Dataset records
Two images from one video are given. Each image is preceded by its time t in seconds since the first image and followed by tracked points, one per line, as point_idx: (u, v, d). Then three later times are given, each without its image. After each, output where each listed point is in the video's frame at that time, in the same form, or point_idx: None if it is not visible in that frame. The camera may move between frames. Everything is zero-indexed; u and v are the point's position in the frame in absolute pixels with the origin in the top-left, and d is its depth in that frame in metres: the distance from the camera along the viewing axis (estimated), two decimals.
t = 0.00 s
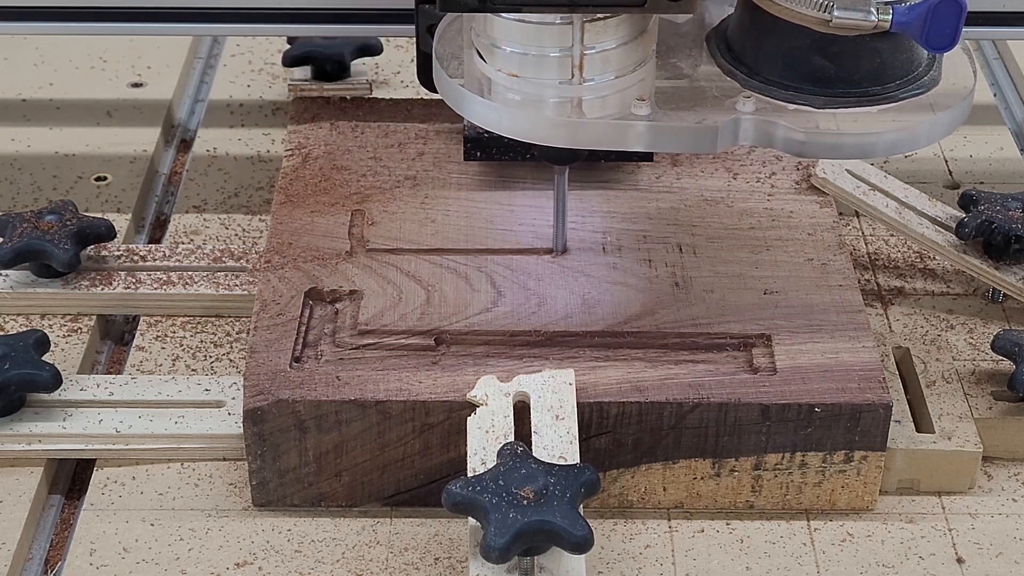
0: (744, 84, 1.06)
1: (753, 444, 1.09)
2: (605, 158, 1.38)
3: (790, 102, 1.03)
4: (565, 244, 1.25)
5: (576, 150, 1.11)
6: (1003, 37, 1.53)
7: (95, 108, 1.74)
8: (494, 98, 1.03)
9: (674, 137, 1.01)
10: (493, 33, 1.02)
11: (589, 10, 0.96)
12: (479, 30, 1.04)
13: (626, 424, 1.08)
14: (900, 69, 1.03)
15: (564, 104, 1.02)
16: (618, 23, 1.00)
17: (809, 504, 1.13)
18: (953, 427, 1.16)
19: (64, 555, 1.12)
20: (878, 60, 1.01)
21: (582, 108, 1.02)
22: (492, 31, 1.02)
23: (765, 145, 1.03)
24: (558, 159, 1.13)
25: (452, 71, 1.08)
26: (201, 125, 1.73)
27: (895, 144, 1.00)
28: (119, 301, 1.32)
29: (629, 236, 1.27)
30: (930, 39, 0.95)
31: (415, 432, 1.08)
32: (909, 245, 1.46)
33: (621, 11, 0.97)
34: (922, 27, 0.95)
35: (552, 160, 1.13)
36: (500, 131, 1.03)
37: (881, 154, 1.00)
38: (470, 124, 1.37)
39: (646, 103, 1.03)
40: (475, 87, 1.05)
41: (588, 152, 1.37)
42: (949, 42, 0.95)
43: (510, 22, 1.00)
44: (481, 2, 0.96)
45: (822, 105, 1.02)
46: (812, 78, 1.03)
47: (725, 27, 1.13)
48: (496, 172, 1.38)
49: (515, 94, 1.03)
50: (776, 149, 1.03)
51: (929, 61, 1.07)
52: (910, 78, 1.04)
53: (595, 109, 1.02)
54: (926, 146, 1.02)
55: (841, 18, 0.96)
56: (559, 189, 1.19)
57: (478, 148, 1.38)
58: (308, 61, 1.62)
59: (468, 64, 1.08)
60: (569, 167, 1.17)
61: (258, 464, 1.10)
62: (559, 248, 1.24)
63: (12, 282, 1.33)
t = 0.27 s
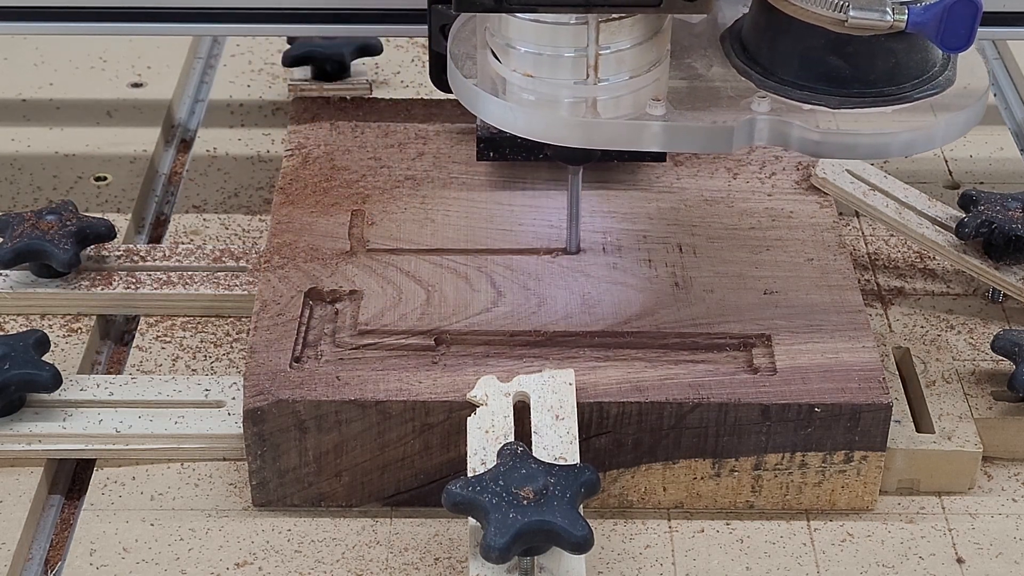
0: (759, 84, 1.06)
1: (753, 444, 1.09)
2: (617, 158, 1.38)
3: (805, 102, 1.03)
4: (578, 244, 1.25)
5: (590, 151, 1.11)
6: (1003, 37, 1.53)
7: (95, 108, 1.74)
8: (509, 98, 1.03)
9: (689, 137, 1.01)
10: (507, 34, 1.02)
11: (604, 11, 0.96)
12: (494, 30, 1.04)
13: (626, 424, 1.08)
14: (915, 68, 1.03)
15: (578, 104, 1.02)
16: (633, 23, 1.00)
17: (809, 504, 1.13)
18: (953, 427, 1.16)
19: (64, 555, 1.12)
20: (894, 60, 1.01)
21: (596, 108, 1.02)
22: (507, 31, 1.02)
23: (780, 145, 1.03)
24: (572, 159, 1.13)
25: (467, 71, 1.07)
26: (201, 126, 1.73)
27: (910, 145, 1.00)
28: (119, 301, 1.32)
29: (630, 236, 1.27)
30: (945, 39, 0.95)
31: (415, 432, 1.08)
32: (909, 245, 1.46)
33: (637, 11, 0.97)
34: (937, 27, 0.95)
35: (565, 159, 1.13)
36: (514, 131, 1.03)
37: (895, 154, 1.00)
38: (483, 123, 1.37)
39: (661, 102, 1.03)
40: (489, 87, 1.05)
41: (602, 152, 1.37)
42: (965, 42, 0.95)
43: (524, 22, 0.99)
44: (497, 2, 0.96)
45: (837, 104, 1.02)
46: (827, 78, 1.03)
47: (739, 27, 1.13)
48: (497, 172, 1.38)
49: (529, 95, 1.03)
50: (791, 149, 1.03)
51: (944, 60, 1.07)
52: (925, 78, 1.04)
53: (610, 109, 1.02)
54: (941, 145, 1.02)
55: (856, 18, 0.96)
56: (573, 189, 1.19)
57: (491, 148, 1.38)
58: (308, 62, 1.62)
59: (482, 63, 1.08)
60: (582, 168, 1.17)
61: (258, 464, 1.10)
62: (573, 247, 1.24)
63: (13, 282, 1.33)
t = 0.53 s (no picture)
0: (774, 83, 1.05)
1: (753, 444, 1.09)
2: (630, 159, 1.38)
3: (819, 101, 1.03)
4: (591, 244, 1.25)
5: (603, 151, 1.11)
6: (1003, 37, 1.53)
7: (95, 108, 1.74)
8: (523, 98, 1.03)
9: (704, 137, 1.02)
10: (522, 34, 1.02)
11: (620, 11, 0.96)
12: (508, 30, 1.04)
13: (626, 424, 1.08)
14: (929, 69, 1.03)
15: (593, 104, 1.03)
16: (648, 23, 1.00)
17: (809, 504, 1.13)
18: (953, 427, 1.16)
19: (64, 555, 1.12)
20: (909, 60, 1.01)
21: (612, 108, 1.02)
22: (521, 32, 1.02)
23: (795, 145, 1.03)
24: (586, 159, 1.13)
25: (482, 70, 1.08)
26: (201, 126, 1.73)
27: (924, 145, 1.00)
28: (119, 301, 1.32)
29: (630, 236, 1.27)
30: (961, 39, 0.95)
31: (415, 432, 1.08)
32: (909, 245, 1.46)
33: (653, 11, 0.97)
34: (953, 27, 0.95)
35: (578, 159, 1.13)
36: (529, 131, 1.04)
37: (910, 154, 1.00)
38: (495, 123, 1.37)
39: (676, 102, 1.03)
40: (504, 87, 1.05)
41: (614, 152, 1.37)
42: (981, 42, 0.95)
43: (539, 22, 1.00)
44: (513, 2, 0.96)
45: (851, 104, 1.02)
46: (842, 78, 1.02)
47: (753, 27, 1.12)
48: (498, 172, 1.37)
49: (544, 94, 1.04)
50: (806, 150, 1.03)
51: (958, 60, 1.06)
52: (940, 78, 1.04)
53: (625, 109, 1.02)
54: (956, 145, 1.02)
55: (872, 18, 0.95)
56: (587, 189, 1.19)
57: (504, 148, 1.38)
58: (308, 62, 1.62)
59: (496, 63, 1.08)
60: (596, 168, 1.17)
61: (258, 464, 1.10)
62: (587, 248, 1.25)
63: (13, 282, 1.33)
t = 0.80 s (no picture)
0: (789, 84, 1.05)
1: (753, 444, 1.09)
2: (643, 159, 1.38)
3: (835, 102, 1.03)
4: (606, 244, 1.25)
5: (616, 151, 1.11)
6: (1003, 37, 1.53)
7: (96, 108, 1.74)
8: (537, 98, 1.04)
9: (721, 137, 1.01)
10: (537, 34, 1.03)
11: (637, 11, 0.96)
12: (523, 31, 1.05)
13: (626, 424, 1.08)
14: (944, 69, 1.03)
15: (608, 104, 1.03)
16: (664, 23, 1.00)
17: (809, 504, 1.13)
18: (953, 427, 1.16)
19: (64, 555, 1.12)
20: (924, 61, 1.01)
21: (626, 108, 1.03)
22: (536, 32, 1.02)
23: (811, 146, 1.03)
24: (601, 159, 1.13)
25: (496, 71, 1.08)
26: (201, 126, 1.73)
27: (938, 145, 1.00)
28: (119, 301, 1.32)
29: (630, 236, 1.27)
30: (976, 39, 0.95)
31: (415, 432, 1.08)
32: (909, 245, 1.46)
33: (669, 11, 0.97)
34: (969, 27, 0.94)
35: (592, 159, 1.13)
36: (543, 132, 1.04)
37: (924, 155, 1.00)
38: (506, 124, 1.37)
39: (691, 103, 1.03)
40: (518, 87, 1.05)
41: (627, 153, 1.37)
42: (996, 41, 0.94)
43: (554, 22, 1.00)
44: (528, 3, 0.96)
45: (866, 105, 1.02)
46: (857, 78, 1.02)
47: (766, 28, 1.12)
48: (498, 172, 1.37)
49: (558, 95, 1.04)
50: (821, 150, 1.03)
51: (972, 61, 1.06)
52: (955, 78, 1.03)
53: (640, 109, 1.03)
54: (971, 145, 1.02)
55: (888, 19, 0.95)
56: (602, 189, 1.19)
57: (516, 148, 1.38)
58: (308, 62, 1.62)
59: (510, 63, 1.08)
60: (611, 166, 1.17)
61: (258, 464, 1.10)
62: (602, 248, 1.25)
63: (13, 282, 1.33)
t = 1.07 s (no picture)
0: (804, 84, 1.06)
1: (753, 444, 1.09)
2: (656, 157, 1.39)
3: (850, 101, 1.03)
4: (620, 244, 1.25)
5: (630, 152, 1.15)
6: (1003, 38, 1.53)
7: (96, 108, 1.74)
8: (554, 96, 1.07)
9: (735, 135, 1.06)
10: (553, 35, 1.07)
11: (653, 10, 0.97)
12: (539, 33, 1.09)
13: (626, 425, 1.08)
14: (959, 69, 1.02)
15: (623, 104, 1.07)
16: (676, 25, 1.06)
17: (809, 504, 1.13)
18: (953, 427, 1.16)
19: (64, 555, 1.12)
20: (939, 61, 1.01)
21: (642, 107, 1.07)
22: (552, 32, 1.07)
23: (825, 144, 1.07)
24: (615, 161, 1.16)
25: (511, 70, 1.11)
26: (201, 126, 1.73)
27: (953, 145, 1.03)
28: (119, 301, 1.32)
29: (630, 236, 1.27)
30: (992, 39, 0.94)
31: (415, 432, 1.08)
32: (909, 245, 1.46)
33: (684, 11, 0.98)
34: (985, 27, 0.94)
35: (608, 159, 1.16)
36: (559, 130, 1.07)
37: (938, 155, 1.03)
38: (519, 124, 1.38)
39: (706, 103, 1.08)
40: (534, 86, 1.08)
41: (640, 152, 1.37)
42: (1011, 42, 0.94)
43: (571, 22, 1.05)
44: (544, 2, 0.97)
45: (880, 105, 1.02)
46: (873, 78, 1.02)
47: (782, 26, 1.12)
48: (499, 173, 1.38)
49: (574, 94, 1.07)
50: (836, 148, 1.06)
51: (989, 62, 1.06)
52: (970, 79, 1.03)
53: (655, 108, 1.07)
54: (987, 144, 1.04)
55: (904, 19, 0.95)
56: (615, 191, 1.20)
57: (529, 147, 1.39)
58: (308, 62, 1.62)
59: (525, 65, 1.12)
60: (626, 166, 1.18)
61: (258, 464, 1.10)
62: (615, 248, 1.25)
63: (13, 282, 1.33)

> _Work instructions_
Return, with no change at all, every line in the entries above from the line containing "9: (674, 137, 1.01)" through the line containing "34: (922, 27, 0.95)".

> _Solution to the problem_
9: (674, 137, 1.01)
10: (493, 33, 1.02)
11: (589, 10, 0.96)
12: (479, 30, 1.04)
13: (626, 424, 1.08)
14: (900, 69, 1.03)
15: (564, 104, 1.02)
16: (618, 23, 1.00)
17: (809, 504, 1.13)
18: (953, 427, 1.16)
19: (64, 555, 1.12)
20: (878, 60, 1.01)
21: (582, 108, 1.02)
22: (492, 31, 1.02)
23: (765, 145, 1.03)
24: (558, 159, 1.13)
25: (452, 71, 1.08)
26: (201, 125, 1.73)
27: (895, 144, 1.00)
28: (119, 301, 1.32)
29: (629, 236, 1.27)
30: (930, 39, 0.95)
31: (415, 432, 1.08)
32: (909, 245, 1.46)
33: (621, 11, 0.97)
34: (922, 27, 0.95)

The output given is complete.